Pakistanis are amazing people. When they realize their full potential, they go nuclear on their own. Make fighter jets. Win sports world cups. However, they have a fair share of useless and gross habits. Pakistan would be better off without these:
1. Spitting in every nook and corner
One of the grossest things you would experience in Pakistan is the patches of saliva almost everywhere. The habit isn’t limited to the uneducated folks, even the well-off and educated people indulge in this gross habit. Some spit the Naswar balls, others the ground Chhalya, and the rest, the Pan. Besides having these sweet ‘confectionaries’, people feel compelled to prove their masculinity by hurling the spittle in the most distant trajectories. Believe me, no girl has ever got impressed with this ‘show’ of masculinity.
2. ‘Safai Muhim’ of their noses
You would find some people so engrossed (almost ecstatic) in cleaning their noses and making small balls of boogers that they don’t realize what is happening to the person sitting next to them in a bus, metro, or other public transport. You can’t get over the lingering effect of this Safai Muhim for days, especially when the person also offers a handshake afterward.
3. Sweet Confectionery
You can’t help praising the translator who told you that the betel nuts, chewing tobacco, and Pan (Betel) are in fact “Sweet Confectioneries”. Pathan have chewing tobacco (Naswar).
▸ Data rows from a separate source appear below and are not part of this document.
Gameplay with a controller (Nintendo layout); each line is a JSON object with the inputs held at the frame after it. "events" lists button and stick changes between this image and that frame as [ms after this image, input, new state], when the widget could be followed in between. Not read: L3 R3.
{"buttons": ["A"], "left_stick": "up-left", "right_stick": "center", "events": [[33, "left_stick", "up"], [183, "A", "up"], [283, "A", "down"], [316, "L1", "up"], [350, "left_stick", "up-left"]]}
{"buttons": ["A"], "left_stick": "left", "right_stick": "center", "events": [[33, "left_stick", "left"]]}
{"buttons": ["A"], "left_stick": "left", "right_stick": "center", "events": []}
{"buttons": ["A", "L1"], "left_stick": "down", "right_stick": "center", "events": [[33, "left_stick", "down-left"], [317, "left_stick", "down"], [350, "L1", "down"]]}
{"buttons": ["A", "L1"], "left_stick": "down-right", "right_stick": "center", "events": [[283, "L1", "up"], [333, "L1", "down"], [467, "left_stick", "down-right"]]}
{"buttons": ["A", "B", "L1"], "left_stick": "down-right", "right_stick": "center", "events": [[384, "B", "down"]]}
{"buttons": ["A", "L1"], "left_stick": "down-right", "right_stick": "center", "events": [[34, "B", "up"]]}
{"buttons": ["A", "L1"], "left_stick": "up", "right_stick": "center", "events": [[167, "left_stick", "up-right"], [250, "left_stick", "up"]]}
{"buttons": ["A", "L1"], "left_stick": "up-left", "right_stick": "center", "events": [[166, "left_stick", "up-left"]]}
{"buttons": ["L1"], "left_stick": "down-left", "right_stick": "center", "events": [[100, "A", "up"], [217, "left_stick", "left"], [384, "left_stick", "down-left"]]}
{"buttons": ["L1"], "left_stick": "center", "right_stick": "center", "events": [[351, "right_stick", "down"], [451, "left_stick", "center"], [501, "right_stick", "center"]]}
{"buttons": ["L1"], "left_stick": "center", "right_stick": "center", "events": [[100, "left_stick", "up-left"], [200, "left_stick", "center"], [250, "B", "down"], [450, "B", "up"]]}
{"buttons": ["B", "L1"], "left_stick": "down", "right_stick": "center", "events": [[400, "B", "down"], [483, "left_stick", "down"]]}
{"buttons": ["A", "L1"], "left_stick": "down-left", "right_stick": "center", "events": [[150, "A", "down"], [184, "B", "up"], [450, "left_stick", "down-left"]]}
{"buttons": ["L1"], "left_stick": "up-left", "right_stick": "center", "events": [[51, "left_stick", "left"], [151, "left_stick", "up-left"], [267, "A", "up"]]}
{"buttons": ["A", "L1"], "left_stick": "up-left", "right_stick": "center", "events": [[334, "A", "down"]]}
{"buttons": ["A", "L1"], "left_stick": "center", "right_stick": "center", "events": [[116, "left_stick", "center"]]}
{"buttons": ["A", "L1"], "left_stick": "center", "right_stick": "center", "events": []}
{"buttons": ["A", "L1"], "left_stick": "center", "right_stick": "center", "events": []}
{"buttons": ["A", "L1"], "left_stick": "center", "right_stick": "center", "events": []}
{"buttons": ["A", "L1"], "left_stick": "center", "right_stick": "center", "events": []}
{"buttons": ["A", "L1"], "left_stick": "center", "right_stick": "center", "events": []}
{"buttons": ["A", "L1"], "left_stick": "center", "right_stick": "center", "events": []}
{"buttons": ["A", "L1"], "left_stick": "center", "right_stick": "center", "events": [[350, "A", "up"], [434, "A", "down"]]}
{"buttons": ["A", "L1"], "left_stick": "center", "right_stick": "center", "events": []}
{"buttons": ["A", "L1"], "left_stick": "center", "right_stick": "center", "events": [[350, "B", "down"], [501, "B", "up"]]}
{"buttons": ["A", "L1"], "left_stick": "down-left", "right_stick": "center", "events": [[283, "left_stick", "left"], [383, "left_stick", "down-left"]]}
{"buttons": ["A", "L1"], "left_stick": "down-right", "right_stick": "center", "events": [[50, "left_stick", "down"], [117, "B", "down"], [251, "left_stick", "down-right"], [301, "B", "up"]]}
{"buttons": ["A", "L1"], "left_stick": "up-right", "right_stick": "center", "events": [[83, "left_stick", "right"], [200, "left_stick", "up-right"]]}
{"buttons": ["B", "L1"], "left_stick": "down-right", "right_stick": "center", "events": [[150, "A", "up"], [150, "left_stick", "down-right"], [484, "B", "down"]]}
Punjabis have their Pans, while Karachiites blame it to Chhalya, Gutka, Supari, and other “confectioneries”. You find the small green balls of naswar in public washrooms, pan spittle on walls, and minced beetle nuts anywhere.
4. Nit Picking
Taking nit-picking to the next level, some Desi women take it to the next step in socializing when elderly women pick lice and nits from younger women’s hair, literally. Besides, being gross it somehow proves Darwin’s Theory of Evolution. Hint: Watch Nat Geo Chimpanzee Documentaries.
5. Time-Wasting at Weddings
While Americans and Europeans are churning out books on time management and utilizing every second with different apps, tools, and software, Pakistanis don’t even give a damn. When one doesn’t have a plan to start the Walima at 8 PM, then why write it on the invitation cards in the first place? The unfortunate guests who somehow come early despite knowing our national habit, keep cursing the host (Dulha) who is sitting in the salon getting his nose hair trimmed.